A silly signature rule stymies Montgomery petitioners

Monday, September 6, 2010

TENS OF THOUSANDS of Montgomery County voters signed petitions recently to put two measures up for a vote: one to overturn new fees for ambulance service and another to impose term limits for county officeholders. But neither question is likely to appear on ballots come November because of a ridiculous state rule.

The rule states that "to sign a petition an individual shall sign the individual's name as it appears on the statewide voter registration list or the individual's surname of registration and at least one full given name and the initials of any other names."

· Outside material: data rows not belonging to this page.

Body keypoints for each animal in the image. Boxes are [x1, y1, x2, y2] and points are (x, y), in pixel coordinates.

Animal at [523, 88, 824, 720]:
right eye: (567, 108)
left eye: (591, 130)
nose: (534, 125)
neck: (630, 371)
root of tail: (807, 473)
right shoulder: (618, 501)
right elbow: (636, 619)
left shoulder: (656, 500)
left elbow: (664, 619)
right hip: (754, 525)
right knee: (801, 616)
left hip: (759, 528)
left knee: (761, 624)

For years, this confusing jumble of words was interpreted by the Maryland State Board of Elections loosely but straightforwardly: Print your name and sign. That changed in 2008, when the Court of Appeals of Maryland concluded that unless petition signers followed the exact letter of the law -- and they meant the exact letter -- their efforts would be voided.

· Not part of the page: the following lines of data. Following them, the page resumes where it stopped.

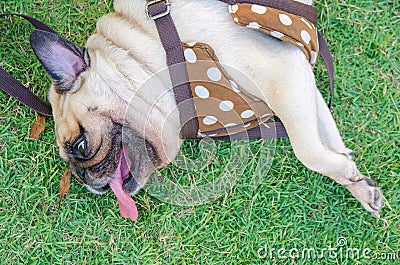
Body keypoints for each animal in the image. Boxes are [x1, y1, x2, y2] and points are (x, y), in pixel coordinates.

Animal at [28, 0, 384, 216]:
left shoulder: (282, 77)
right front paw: (355, 183)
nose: (83, 177)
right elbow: (328, 139)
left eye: (79, 145)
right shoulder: (300, 82)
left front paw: (344, 173)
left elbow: (307, 150)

As The Post's Michael Laris reported, this explains why Richard M. Lindstrom's signature was rejected. Mr. Lindstrom, a Gaithersburg analytical chemist, dropped his middle initial from his signature some four decades ago. So when he printed his full name but signed without the "M.," the Montgomery County Board of Elections ruled him out of bounds. The board rejected thousands of petitions for similar reasons, leaving proponents of the ballot measures short of the required signatures.

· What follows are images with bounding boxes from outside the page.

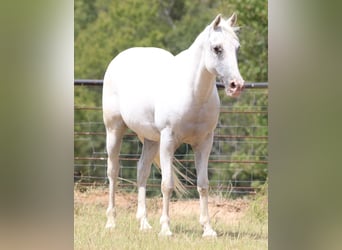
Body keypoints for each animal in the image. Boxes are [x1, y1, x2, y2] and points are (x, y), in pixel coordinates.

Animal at [101, 13, 243, 236]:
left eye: (237, 48)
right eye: (217, 48)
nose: (236, 85)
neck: (192, 92)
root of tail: (118, 59)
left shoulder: (204, 143)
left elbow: (203, 184)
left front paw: (208, 229)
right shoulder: (168, 140)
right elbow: (166, 184)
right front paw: (166, 229)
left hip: (151, 140)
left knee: (142, 171)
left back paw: (144, 223)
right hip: (114, 130)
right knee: (113, 172)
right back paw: (111, 222)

Backers of the measures have challenged the county election board's conclusions in court, but it is tough to see how they will prevail. The election board was following the mandate of the appeals court, which, in turn, was simply, although strictly, interpreting the law as written.

Perhaps a judge will see it differently. But what is needed is a permanent fix that returns some semblance of common sense and fairness to the petition process. There is no evidence to suggest that fraud was running amok when the elections board was permitted to use the less rigid standard. Legislators should step in at the earliest opportunity, eliminate the mumbo jumbo about middle initials and rewrite the law to return to the pre-2008 standard of "print and sign."

We support the ambulance fee, which was imposed by the County Council, and would hate to see this modest but justifiable revenue stream taken away. But if Maryland law contemplates allowing the people of Montgomery County to have a say on such matters, it is wrong to stymie them on such a ridiculous basis.